Capita share price falls: Receives fresh blow ahead of crucial restructuring update
Capita shares sunk to a fresh 20-year low today as jittery investors took profits ahead of a pivotal announcement later this month.
The outsourcer was one of London’s biggest losers, falling over seven per cent.
Analysts were left flummoxed by the precise reasons for Capita’s latest dive with some pointing to profit-taking amid thin trading following the Easter Bank Holiday.
The selloff came as a fresh blow to the FTSE 250 firm, which has seen more than 80 per cent of market value wiped away since last June.

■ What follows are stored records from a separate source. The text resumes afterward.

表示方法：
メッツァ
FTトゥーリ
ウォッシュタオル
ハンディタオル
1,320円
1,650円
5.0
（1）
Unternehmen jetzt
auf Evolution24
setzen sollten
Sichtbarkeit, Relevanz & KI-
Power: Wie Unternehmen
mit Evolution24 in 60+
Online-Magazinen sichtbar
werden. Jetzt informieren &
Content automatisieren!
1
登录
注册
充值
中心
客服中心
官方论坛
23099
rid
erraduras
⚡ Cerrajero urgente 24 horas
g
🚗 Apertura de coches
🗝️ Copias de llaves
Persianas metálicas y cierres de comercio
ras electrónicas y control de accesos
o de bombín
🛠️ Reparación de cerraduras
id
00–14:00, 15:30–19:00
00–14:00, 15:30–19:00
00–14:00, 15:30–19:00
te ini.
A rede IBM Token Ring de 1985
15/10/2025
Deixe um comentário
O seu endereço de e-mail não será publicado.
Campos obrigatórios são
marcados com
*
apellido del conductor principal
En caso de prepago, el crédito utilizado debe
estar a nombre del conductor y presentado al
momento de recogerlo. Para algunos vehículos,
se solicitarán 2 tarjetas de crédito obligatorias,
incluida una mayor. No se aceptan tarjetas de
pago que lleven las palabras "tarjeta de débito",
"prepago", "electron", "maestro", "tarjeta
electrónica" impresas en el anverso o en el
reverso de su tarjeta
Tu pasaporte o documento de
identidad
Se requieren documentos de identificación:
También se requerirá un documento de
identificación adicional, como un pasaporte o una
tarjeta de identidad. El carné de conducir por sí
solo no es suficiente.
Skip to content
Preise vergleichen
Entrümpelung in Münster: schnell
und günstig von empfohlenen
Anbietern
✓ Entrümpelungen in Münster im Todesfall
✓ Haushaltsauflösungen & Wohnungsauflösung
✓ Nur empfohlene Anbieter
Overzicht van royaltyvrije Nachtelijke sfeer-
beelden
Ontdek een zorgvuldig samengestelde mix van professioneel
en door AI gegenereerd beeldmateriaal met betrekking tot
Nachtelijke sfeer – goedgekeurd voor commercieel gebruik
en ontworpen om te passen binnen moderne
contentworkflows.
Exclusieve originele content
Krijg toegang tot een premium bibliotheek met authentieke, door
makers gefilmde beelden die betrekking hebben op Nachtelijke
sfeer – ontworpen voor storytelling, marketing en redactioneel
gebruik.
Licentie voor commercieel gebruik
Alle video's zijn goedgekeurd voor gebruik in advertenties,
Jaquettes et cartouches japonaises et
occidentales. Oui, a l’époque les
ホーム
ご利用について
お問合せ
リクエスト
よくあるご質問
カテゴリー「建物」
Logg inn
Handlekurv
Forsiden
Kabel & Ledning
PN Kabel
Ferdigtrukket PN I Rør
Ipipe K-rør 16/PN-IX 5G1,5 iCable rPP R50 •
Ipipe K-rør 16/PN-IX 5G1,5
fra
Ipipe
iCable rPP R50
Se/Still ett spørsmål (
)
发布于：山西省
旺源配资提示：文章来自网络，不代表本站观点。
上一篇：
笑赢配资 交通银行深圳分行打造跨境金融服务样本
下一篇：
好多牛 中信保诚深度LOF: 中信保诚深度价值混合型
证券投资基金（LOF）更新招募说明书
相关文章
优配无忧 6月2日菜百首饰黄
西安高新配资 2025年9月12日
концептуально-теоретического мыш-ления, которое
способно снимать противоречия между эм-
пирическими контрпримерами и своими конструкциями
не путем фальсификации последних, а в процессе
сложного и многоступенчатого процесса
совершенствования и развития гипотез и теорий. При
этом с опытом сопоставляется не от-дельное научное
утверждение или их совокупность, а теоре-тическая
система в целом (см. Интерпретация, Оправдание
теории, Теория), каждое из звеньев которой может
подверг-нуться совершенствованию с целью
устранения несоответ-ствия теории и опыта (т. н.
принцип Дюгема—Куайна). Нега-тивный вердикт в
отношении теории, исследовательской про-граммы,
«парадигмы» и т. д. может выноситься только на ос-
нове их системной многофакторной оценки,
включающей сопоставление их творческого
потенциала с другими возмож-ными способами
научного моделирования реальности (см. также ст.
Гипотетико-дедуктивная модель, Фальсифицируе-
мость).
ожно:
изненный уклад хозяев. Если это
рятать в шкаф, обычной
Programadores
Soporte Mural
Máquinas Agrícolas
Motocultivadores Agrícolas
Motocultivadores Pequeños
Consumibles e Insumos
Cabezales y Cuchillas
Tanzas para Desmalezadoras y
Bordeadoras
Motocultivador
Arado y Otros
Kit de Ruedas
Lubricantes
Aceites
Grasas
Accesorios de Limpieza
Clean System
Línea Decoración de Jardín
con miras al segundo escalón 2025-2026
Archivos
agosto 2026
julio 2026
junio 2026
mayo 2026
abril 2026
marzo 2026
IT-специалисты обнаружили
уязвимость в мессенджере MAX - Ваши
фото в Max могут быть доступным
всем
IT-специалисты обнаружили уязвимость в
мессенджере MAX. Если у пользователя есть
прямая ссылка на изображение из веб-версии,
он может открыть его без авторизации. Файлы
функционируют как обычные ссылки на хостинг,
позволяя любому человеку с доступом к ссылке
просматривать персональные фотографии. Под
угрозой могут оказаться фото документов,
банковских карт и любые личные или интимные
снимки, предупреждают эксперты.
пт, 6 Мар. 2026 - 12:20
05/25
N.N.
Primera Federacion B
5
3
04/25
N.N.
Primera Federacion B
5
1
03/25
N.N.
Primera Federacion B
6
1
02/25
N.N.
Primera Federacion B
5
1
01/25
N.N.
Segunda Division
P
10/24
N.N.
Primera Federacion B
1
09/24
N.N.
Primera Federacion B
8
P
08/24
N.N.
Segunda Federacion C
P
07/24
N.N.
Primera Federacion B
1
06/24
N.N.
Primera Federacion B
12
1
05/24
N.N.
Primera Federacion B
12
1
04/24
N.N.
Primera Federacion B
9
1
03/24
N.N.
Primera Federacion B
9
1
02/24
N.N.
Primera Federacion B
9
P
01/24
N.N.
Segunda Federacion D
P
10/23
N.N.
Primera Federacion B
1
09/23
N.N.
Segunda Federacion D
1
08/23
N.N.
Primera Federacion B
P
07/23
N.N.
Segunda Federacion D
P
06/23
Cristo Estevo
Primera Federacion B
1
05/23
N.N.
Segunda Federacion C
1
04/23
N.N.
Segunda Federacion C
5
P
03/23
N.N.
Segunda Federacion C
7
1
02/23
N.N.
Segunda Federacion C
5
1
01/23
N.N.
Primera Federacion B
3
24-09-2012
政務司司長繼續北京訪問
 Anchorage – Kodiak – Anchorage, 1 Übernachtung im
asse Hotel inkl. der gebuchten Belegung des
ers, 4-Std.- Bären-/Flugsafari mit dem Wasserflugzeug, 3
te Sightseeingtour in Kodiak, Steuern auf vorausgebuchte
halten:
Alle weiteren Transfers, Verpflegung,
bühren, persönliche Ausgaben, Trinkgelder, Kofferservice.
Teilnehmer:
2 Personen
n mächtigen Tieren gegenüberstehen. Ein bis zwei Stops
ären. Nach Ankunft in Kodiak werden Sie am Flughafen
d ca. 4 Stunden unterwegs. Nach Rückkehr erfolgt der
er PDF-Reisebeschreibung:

Read more: Capita shares plunge to lows last seen in 1998
Capita is due to announce its full-year figures on 26 April with traders expecting details of a restructuring plan to be laid out. Bondholders have enlisted restructuring experts from FTI Consulting to support them in a possible shake-up of their £1.6bn debt pile. Capita is also prepared to push the button on a £700m standby rights issue.
Almost £1bn was wiped off the market value of Capita at the end of January after the firm warned on profits. As one of a handful of strategic suppliers to the government, Whitehall officials insisted it was in “regular discussions” with Capita and the firm was not “in a comparable position to Carillion”.
Capita boss Jonathan Lewis has admitted earlier this year that the group – which delivers projects for the likes of HM Revenue & Customs and TV Licensing – had become too complicated. It lacked discipline and flexibility and non-core disposals would not be sufficient and Capita would need to suspend its dividend, Lewis said.